Thursday 13 January 2011

Who Baptizes?

DAILY BYTE

What makes us unworthy of a calling, whether we’re ministers or teachers or auto-mechanics or prophets or prayers - one minute and seemingly worthy the next?? What makes us un-baptized one minute and baptized the next? Crazy people struggling in the wilderness one minute and holy people the next? For a response to that, we have to return to our friend John the Baptist. But John the Baptist is a bit deceivingly named. Because he may have dunked Jesus in the water of the Jordan River, but it was someone else who made that water holy.

John couldn’t - We cannot - be the people we are called to be, struggling through the wilderness and doing what we’re called to do, without recognizing that before anything else, our first calling in life is to accept the grace offered to us as beloved children of God. Before anything that we do on our own, we must see that the Holy Spirit has been working beforehand in ways that we can’t fathom. We must acknowledge the one who does the real work baptizing Jesus, calling out from heaven, “You are my Son, the Beloved; with you I am well pleased.”

In the Gospel of Mark, the Holy Spirit descends soaring down like a dove to let us, the hearers of this story, in on a sweet mystery – that Christ is the beloved child of God. This is how the whole Gospel story of Mark begins. The fact that Jesus is a beloved child of God is the key to understanding everything else. The disciples in Mark trip up over their problems and imperfections constantly. But, even though they fail - even though we often fail today and feel unworthy of the callings we have in our lives and the opportunities to be a part of holy times like baptism - we are made worthy and given strength to do these things purely by the grace of God and the constant workings of the Holy Spirit around us and within us. Being in that water with that power of God is where we hear our true identity. Just as Christ was, we, too, are named beloved children of God. If you have not been baptized, God still loves you! God is simply still anticipating a time when you will accept the grace offered to you.

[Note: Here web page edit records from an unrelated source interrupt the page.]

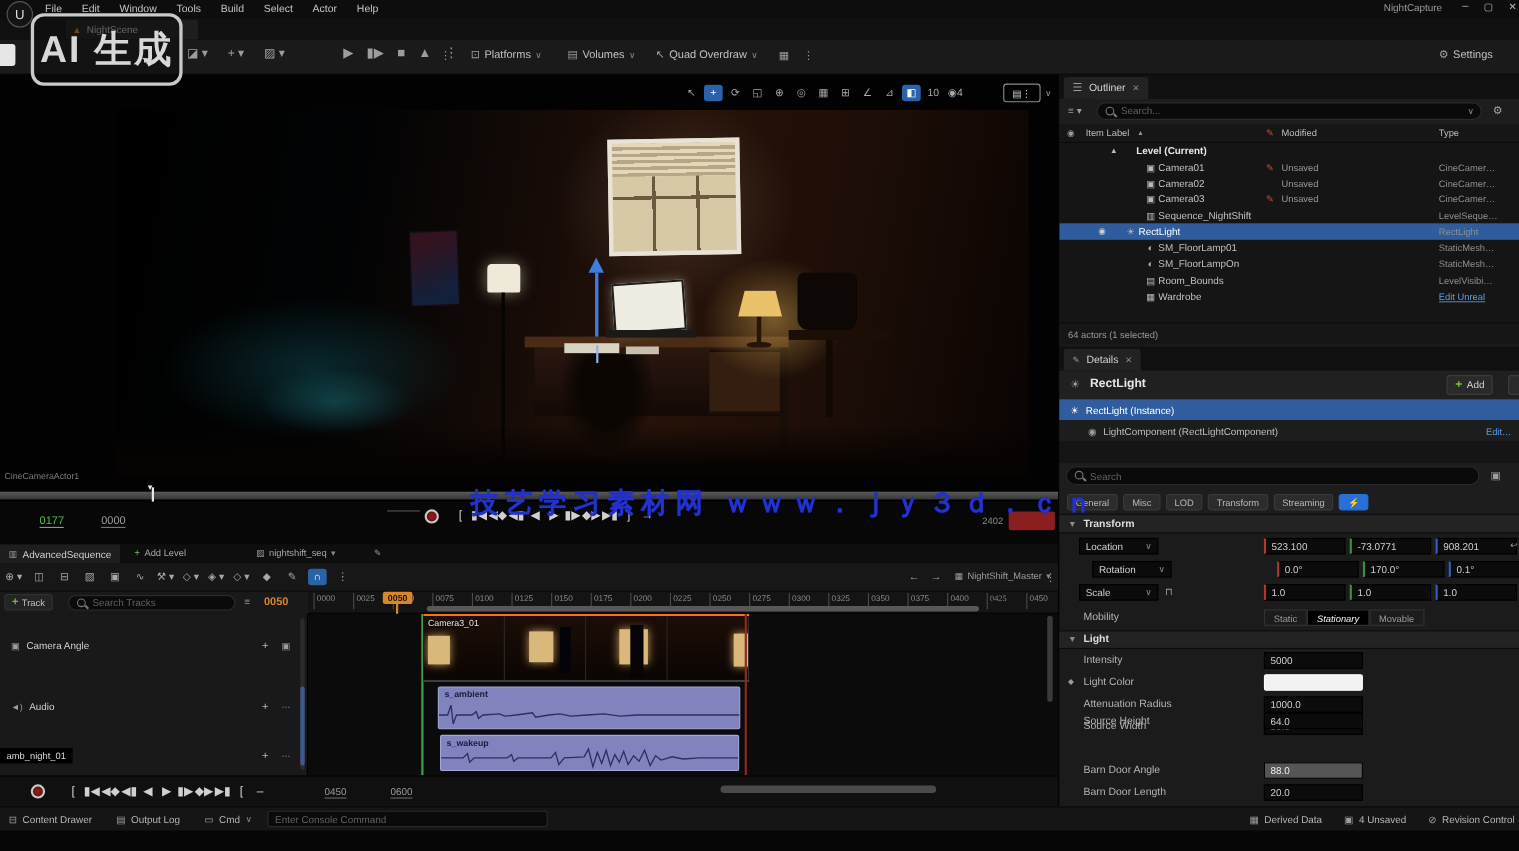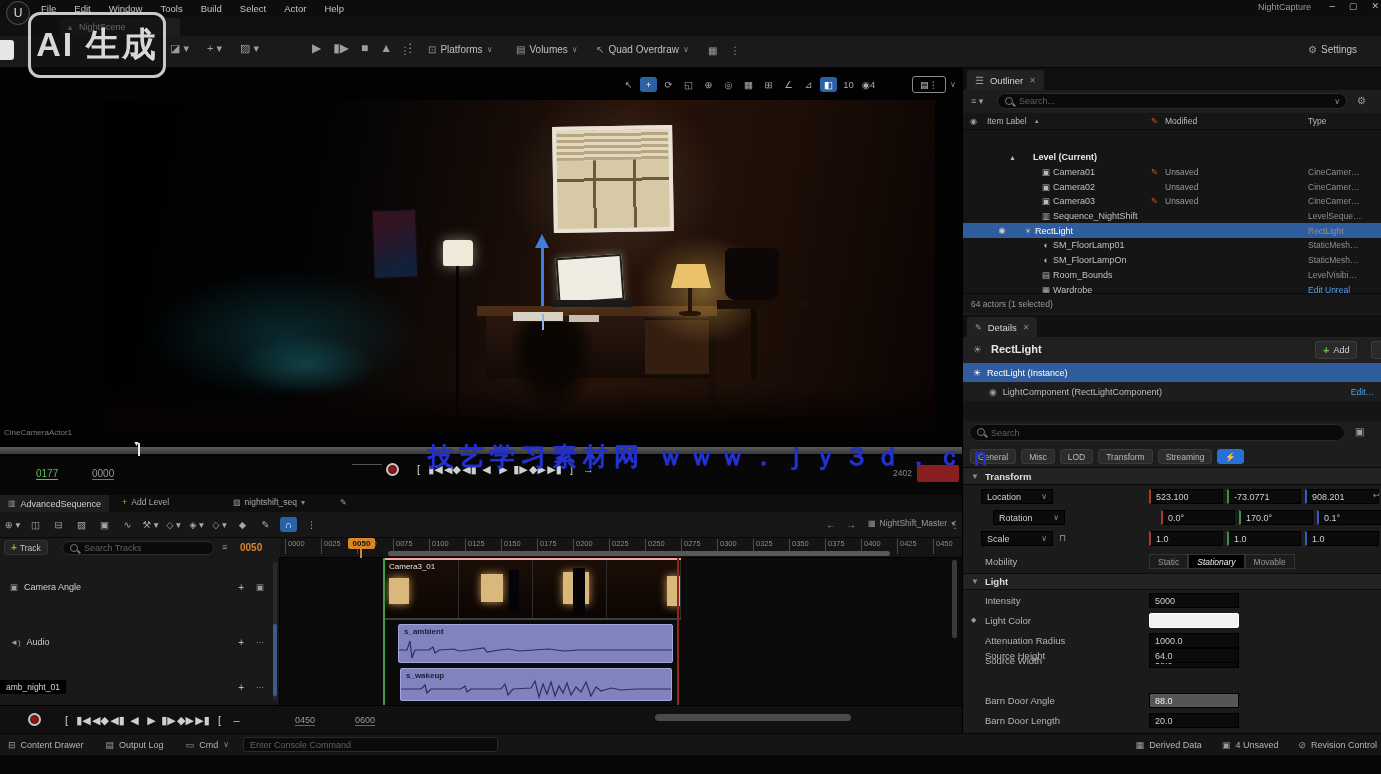--- a/index.html
+++ b/index.html
@@ -296,21 +296,21 @@
         <div class="tick" style="left: 257px;"><span>0175</span></div>
         <div class="tick" style="left: 293px; text-align: right;"><span>0200</span></div>
         <div class="tick" style="left: 329px;"><span>0225</span></div>
         <div class="tick" style="left: 365px;"><span>0250</span></div>
         <div class="tick" style="left: 401px;"><span>0275</span></div>
         <div class="tick" style="left: 437px;"><span>0300</span></div>
         <div class="tick" style="left: 473px;"><span>0325</span></div>
         <div class="tick" style="left: 509px;"><span>0350</span></div>
         <div class="tick" style="left: 545px;"><span>0375</span></div>
         <div class="tick" style="left: 581px;"><span>0400</span></div>
-        <div class="tick" style="left: 617px;"><span>0425</span></div>
+        <div class="tick" style="left: 617px; font-family: Liberation Serif, serif;"><span>0425</span></div>
         <div class="tick" style="left: 653px;"><span>0450</span></div>
       </div>
     <div class="ab" style="left:388px;top:56px;width:502px;height:5px;background:#585858;border-radius:3px"></div>
     <div class="ab" style="left:348px;top:43px;width:27px;height:11px;background:#d7862a;border-radius:2px;font-size:8px;color:#18100a;text-align:center;line-height:11px;font-weight:bold;z-index:6">0050</div>
     <div class="ab" style="left:360px;top:54px;width:2px;height:9px;background:#d7862a;z-index:6"></div>
 
     <div class="ab" style="left:0;top:63px;width:280px;height:147px;background:#191919;border-right:1px solid #000">
       <div class="ab fl" style="left:10px;top:24px;width:262px">
         <span class="ic" style="font-size:8.5px;margin-right:6px">▣</span>
         <span style="font-size:9px;color:#cfcfcf">Camera Angle</span>
@@ -330,21 +330,21 @@
       </div>
       <div class="ab" style="right:2px;top:4px;width:4px;height:138px;background:#2a2a2a;border-radius:2px">
         <div class="ab" style="left:0;top:62px;width:4px;height:72px;background:#3f movable"></div>
         <div class="ab" style="left:0;top:62px;width:4px;height:72px;background:#3d5a8a;border-radius:2px"></div>
       </div>
     </div>
 
     <div class="ab" style="left:280px;top:63px;width:682px;height:147px;background:#0b0b0b;overflow:hidden">
       <div class="ab" style="left:103px;top:0;width:2px;height:147px;background:#3f9e4a"></div>
 
-      <div class="ab" style="left:105px;top:0;width:296px;height:62px;background:#090909;border-top:2px solid #fca5a5;border-bottom:2px solid #3e3e3e">
+      <div class="ab" style="left:105px;top:0;width:296px;height:62px;background:#090909;border-top:2px solid #f97316;border-bottom:2px solid #3e3e3e">
         <div class="thumb" style="left:0;width:74px">
             <div class="win" style="left:4px;top:18px;width:20px;height:26px"></div>
           </div>
         <div class="thumb" style="left:74px;width:74px">
             <div class="win" style="left:22px;top:14px;width:22px;height:28px"></div>
             <div class="ab" style="left:50px;top:10px;width:10px;height:42px;background:#05030a"></div>
           </div>
         <div class="thumb" style="left:148px;width:74px">
             <div class="win" style="left:30px;top:12px;width:26px;height:32px"></div>
             <div class="ab" style="left:40px;top:8px;width:12px;height:48px;background:#070408"></div>
@@ -448,21 +448,21 @@
     <div class="ab fl" style="left:0;top:45px;width:419px;height:17px;background:#161616;border-bottom:1px solid #0a0a0a">
       <span class="ab ic" style="left:7px;font-size:8px">◉</span>
       <span class="ab" style="left:24px;font-size:8.5px;color:#bdbdbd">Item Label</span>
       <span class="ab" style="left:72px;font-size:7px;color:#999">▴</span>
       <span class="ab" style="left:188px;color:#c7542e;font-size:8.5px">✎</span>
       <span class="ab" style="left:202px;font-size:8.5px;color:#bdbdbd">Modified</span>
       <span class="ab" style="left:345px;font-size:8.5px;color:#bdbdbd">Type</span>
     </div>
     <div class="ab" style="left:0;top:62px;width:419px;height:163px;background:#151515;overflow:hidden">
 
-    <div class="ol-row lvl" style="padding-left: 28px; margin-top: 20px;">
+    <div class="ol-row lvl" style="padding-left: 28px;">
           <span class="ol-eye"></span>
           <span class="ol-exp">▲</span>
           <span class="ol-ico"></span>
           <span class="ol-label">Level (Current)</span>
           <span class="ol-pen"></span>
           <span class="ol-mod"></span>
           <span class="ol-type"></span>
         </div>
         <div class="ol-row" style="padding-left: 48px;">
           <span class="ol-eye"></span>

I remember when I performed my very first baptism just over a year ago, and it was a very special time. This was the moment, when so much of my training for ministry and learning about the theology of baptism would come to fruition – I would finally get to be “Anna the Baptist!” But then I dipped my hand into the water and found it to be surprisingly warm and enveloping, and I held a squirming baby who felt like he was trying to leap into the baptismal font on his own volition. I splashed some water on his head and signed him with a cross and prayed for him, and I could not have been more aware of the fact that this baptism had very little to do with me and my own strength and power and training – and it had everything to do with the power of God and the presence of the Holy Spirit, making that water and those rituals and that child anything but ordinary. God made him worthy of receiving grace – God named him a child of God, and there was nothing I, or he, could have done to earn it, deserve it, or change it.

GUIDING SCRIPTURE –

Acts 19:1-7

While Apollos was in Corinth, Paul passed through the interior regions and came to Ephesus, where he found some disciples. He said to them, “Did you receive the Holy Spirit when you became believers?” They replied, “No, we have not even heard that there is a Holy Spirit.” Then he said, “Into what then were you baptized?” They answered, “Into John’s baptism.” Paul said, “John baptized with the baptism of repentance, telling the people to believe in the one who was to come after him, that is, in Jesus.” On hearing this, they were baptized in the name of the Lord Jesus. When Paul had laid his hands on them, the Holy Spirit came upon them, and they spoke in tongues and prophesied – altogether there were about twelve of them.

IF YOU ARE FEELING BRAVE…
Ask yourself: How is the Holy Spirit working in my life? How do I understand my identity, as a beloved child of God?